### Records supplied
◆ ◆ ◆ ◆ ◆ ◆ ◆
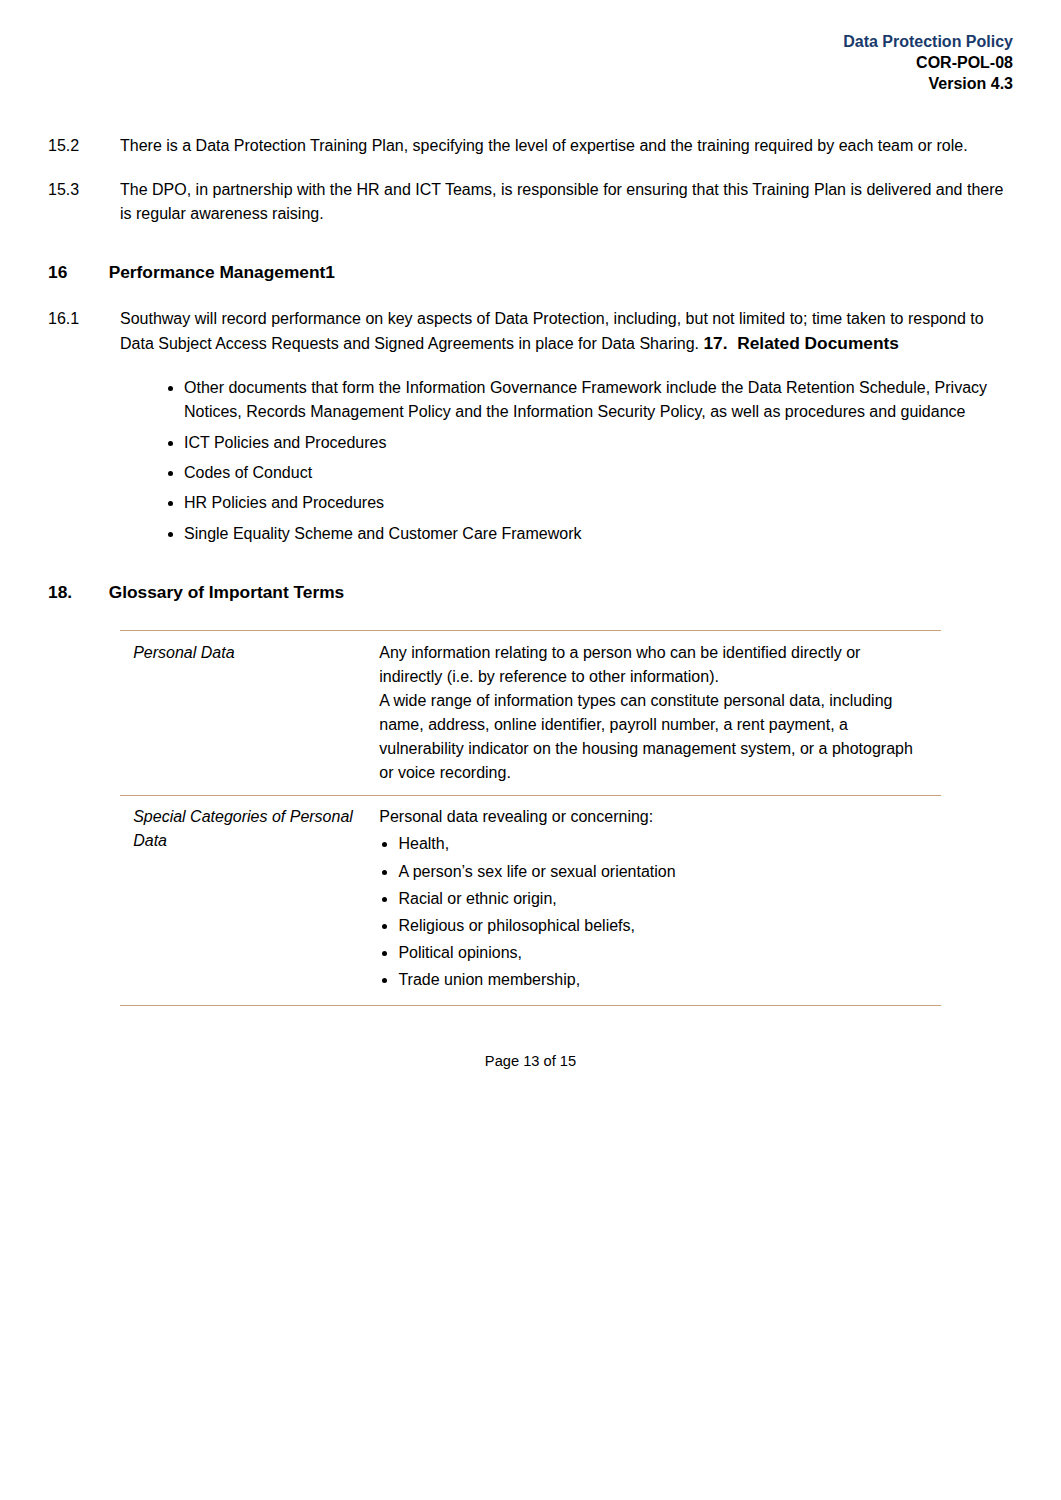Data Protection Policy
COR-POL-08
Version 4.3
15.2
There is a Data Protection Training Plan, specifying the level of expertise and the training required by each team or role.
15.3
The DPO, in partnership with the HR and ICT Teams, is responsible for ensuring that this Training Plan is delivered and there is regular awareness raising.
16 Performance Management1
16.1
Southway will record performance on key aspects of Data Protection, including, but not limited to; time taken to respond to Data Subject Access Requests and Signed Agreements in place for Data Sharing. 17. Related Documents
Other documents that form the Information Governance Framework include the Data Retention Schedule, Privacy Notices, Records Management Policy and the Information Security Policy, as well as procedures and guidance
ICT Policies and Procedures
Codes of Conduct
HR Policies and Procedures
Single Equality Scheme and Customer Care Framework
18. Glossary of Important Terms
| Personal Data | Any information relating to a person who can be identified directly or indirectly (i.e. by reference to other information). A wide range of information types can constitute personal data, including name, address, online identifier, payroll number, a rent payment, a vulnerability indicator on the housing management system, or a photograph or voice recording. |
| Special Categories of Personal Data | Personal data revealing or concerning: Health, A person’s sex life or sexual orientation Racial or ethnic origin, Religious or philosophical beliefs, Political opinions, Trade union membership, |
Page 13 of 15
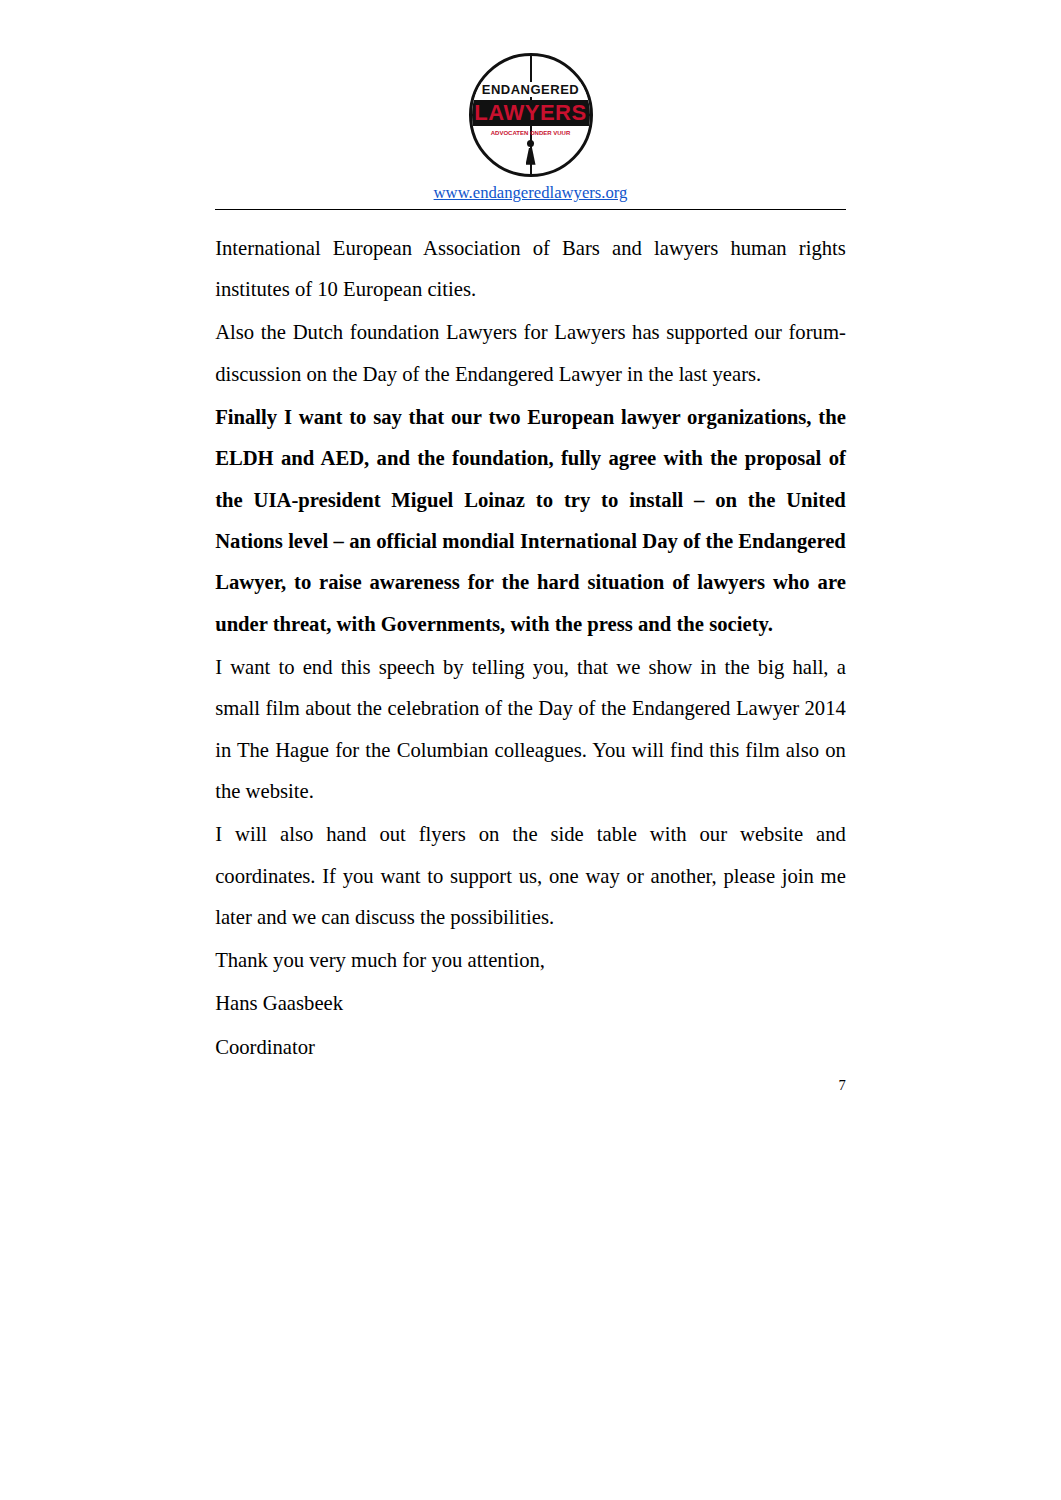ENDANGERED
LAWYERS
ADVOCATEN ONDER VUUR
www.endangeredlawyers.org
International European Association of Bars and lawyers human rights institutes of 10 European cities.
Also the Dutch foundation Lawyers for Lawyers has supported our forum-discussion on the Day of the Endangered Lawyer in the last years.
Finally I want to say that our two European lawyer organizations, the ELDH and AED, and the foundation, fully agree with the proposal of the UIA-president Miguel Loinaz to try to install – on the United Nations level – an official mondial International Day of the Endangered Lawyer, to raise awareness for the hard situation of lawyers who are under threat, with Governments, with the press and the society.
I want to end this speech by telling you, that we show in the big hall, a small film about the celebration of the Day of the Endangered Lawyer 2014 in The Hague for the Columbian colleagues. You will find this film also on the website.
I will also hand out flyers on the side table with our website and coordinates. If you want to support us, one way or another, please join me later and we can discuss the possibilities.
Thank you very much for you attention,
Hans Gaasbeek
Coordinator
7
◆ ◆ ◆ ◆ ◆ ◆ ◆
### Exercise description
Take the stretch of lines above from the one containing "www.endangeredlawyers.org" through the one containing "Finally I want" and repeat it exactly, adding no other line.

### Finished exercise
www.endangeredlawyers.org
International European Association of Bars and lawyers human rights institutes of 10 European cities.
Also the Dutch foundation Lawyers for Lawyers has supported our forum-discussion on the Day of the Endangered Lawyer in the last years.
Finally I want to say that our two European lawyer organizations, the ELDH and AED, and the foundation, fully agree with the proposal of the UIA-president Miguel Loinaz to try to install – on the United Nations level – an official mondial International Day of the Endangered Lawyer, to raise awareness for the hard situation of lawyers who are under threat, with Governments, with the press and the society.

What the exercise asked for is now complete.